■ WHAT YOU SHOULD DO
Your answer should be the lines of the data below that contain "have".

■ RECORDS PROVIDED

════════════════════

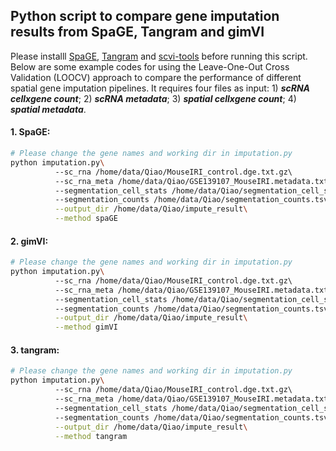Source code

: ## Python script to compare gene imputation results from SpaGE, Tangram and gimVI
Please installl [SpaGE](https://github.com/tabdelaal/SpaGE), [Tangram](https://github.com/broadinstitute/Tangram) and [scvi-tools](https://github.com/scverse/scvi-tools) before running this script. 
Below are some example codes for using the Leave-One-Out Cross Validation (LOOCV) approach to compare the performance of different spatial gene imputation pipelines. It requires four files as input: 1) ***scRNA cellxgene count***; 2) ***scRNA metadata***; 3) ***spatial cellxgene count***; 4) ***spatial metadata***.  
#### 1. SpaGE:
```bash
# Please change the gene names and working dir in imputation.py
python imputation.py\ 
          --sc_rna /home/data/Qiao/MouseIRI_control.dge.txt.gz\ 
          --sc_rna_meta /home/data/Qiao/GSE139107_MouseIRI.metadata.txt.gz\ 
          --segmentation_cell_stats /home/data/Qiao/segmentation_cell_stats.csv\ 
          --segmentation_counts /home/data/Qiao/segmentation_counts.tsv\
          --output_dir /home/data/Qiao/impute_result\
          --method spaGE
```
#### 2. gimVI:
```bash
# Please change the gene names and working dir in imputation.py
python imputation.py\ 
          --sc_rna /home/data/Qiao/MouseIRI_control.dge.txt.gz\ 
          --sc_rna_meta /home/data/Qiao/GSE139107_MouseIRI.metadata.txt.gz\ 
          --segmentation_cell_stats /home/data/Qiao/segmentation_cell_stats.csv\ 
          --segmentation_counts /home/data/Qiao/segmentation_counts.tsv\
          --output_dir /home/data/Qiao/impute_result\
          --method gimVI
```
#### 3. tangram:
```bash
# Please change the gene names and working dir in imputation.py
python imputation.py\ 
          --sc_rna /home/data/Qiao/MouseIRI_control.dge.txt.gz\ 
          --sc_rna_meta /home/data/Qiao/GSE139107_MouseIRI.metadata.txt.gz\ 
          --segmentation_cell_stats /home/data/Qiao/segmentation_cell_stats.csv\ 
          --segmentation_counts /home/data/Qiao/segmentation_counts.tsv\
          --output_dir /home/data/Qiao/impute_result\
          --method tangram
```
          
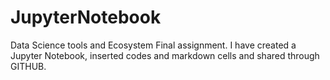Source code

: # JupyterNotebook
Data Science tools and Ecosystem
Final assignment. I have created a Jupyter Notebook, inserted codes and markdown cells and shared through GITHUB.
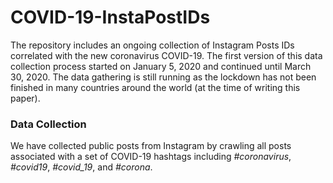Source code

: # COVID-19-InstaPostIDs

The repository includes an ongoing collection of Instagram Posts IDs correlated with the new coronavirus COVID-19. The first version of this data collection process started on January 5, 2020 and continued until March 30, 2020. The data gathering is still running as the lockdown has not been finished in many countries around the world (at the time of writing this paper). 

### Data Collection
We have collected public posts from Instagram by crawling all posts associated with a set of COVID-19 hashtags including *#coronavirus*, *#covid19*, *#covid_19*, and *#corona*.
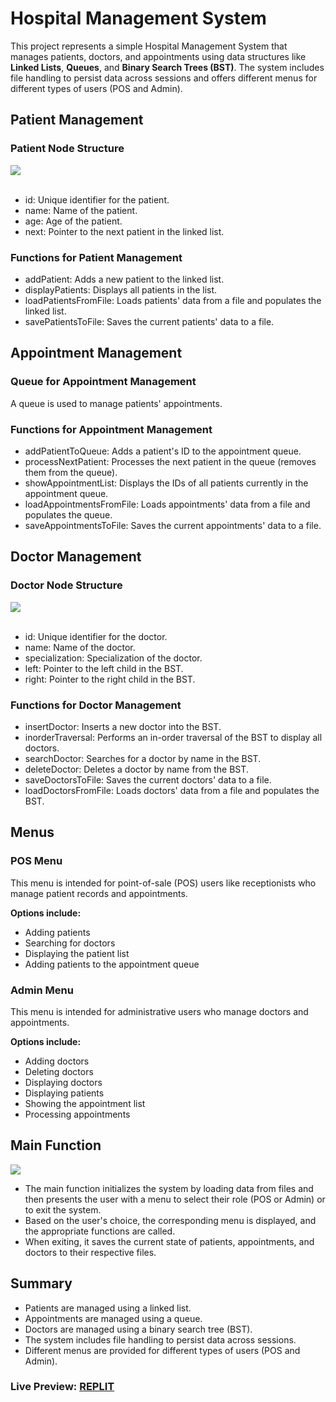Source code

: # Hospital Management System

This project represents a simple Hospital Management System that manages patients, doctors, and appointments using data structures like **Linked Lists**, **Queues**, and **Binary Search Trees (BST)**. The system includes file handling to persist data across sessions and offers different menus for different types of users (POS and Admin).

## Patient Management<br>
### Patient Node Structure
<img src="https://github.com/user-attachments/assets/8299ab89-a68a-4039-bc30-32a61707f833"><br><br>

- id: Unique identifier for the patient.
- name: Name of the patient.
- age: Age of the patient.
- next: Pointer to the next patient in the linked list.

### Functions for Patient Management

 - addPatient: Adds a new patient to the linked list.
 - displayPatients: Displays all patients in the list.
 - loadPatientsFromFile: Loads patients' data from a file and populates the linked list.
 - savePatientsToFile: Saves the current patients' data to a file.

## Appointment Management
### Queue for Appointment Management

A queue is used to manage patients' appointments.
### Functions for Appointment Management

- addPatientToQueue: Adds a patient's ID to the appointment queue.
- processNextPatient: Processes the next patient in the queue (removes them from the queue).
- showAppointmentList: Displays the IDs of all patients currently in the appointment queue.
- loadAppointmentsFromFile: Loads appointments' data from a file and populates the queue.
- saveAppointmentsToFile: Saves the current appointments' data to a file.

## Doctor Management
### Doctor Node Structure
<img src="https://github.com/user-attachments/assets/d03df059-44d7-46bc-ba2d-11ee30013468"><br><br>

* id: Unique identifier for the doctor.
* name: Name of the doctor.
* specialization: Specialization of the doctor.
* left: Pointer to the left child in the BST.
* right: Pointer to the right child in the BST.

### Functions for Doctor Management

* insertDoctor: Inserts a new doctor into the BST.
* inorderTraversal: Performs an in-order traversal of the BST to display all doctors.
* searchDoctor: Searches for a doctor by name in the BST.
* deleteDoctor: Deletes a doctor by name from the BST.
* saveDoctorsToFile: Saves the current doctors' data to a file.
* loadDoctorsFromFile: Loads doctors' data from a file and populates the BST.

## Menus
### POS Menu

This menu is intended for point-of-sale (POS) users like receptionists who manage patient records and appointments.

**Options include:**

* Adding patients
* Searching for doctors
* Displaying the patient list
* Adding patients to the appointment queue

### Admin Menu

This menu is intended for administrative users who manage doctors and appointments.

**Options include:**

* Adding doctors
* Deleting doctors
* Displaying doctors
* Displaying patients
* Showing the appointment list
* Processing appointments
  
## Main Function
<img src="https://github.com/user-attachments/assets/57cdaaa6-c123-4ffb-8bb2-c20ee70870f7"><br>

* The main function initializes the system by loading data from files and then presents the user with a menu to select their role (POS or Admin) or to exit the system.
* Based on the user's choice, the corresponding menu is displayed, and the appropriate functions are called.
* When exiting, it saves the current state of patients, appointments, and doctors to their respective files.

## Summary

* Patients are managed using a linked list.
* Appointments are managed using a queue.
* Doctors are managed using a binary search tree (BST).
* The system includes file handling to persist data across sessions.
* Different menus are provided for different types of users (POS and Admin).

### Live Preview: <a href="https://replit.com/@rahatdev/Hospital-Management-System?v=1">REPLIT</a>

════════════════════

■ RESULT FOR THIS TASK
Final assignment. I have created a Jupyter Notebook, inserted codes and markdown cells and shared through GITHUB.
We have collected public posts from Instagram by crawling all posts associated with a set of COVID-19 hashtags including *#coronavirus*, *#covid19*, *#covid_19*, and *#corona*.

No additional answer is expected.